> [JOB ITEM] Please give the number of lines in the material below that contain "Cout", and provide nothing besides that number.

• • • •

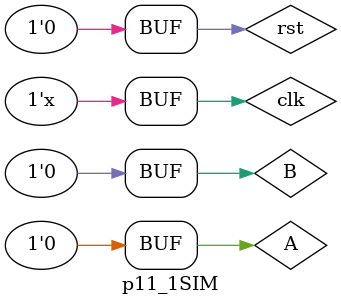
<source format=v>
`timescale 1ns / 1ps


module p11_1SIM;
    reg A,B,rst;
    reg clk;
    wire Cout, F;
  
    p11_1 cut(.A(A),.B(B),.clk(clk),.rst(rst),.F(F),.Cout(Cout));
    
    always begin
      #10 clk = ~clk;
    end;
    
    integer k;
    
initial
begin
    A=0;
    B=0; 
    clk = 0;    
    
        #5 rst = 1;
        #10 rst = 0;
    // S0 to S0
        #10 A=0;
            B=0;
    // S0 to S1
        #10 A=1;
            B=0;
    // S1 to S1
        #25 A=0;
            B=1;
    // S1 to S0
        #10 A=0;
            B=0;
    // S0 to S2
        #10 A=1;
            B=1;
    // S2 to S2;
        #10 A=1;
            B=0;
    // S2 to S1;
        #10 A=0;
            B=0;
    // S1 to S2
        #10 A=1;
            B=1;   
    // S2 to S3
        #10 A=1;
            B=1;
    // S3 to S3
        #10;
    // S3 to S2;
        #10 A=0;
            B=1;
    // S2 to S3
        #10 A=1;
            B=1;
    // S3 to S1
        #10 A=0;
            B=0;
    // Reset
        #10 rst=1;
            A=0;
            B=0;
        #10 rst=0;
    end
endmodule



    


    
    

</source>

• • • •

> [FINISHED TASK] 2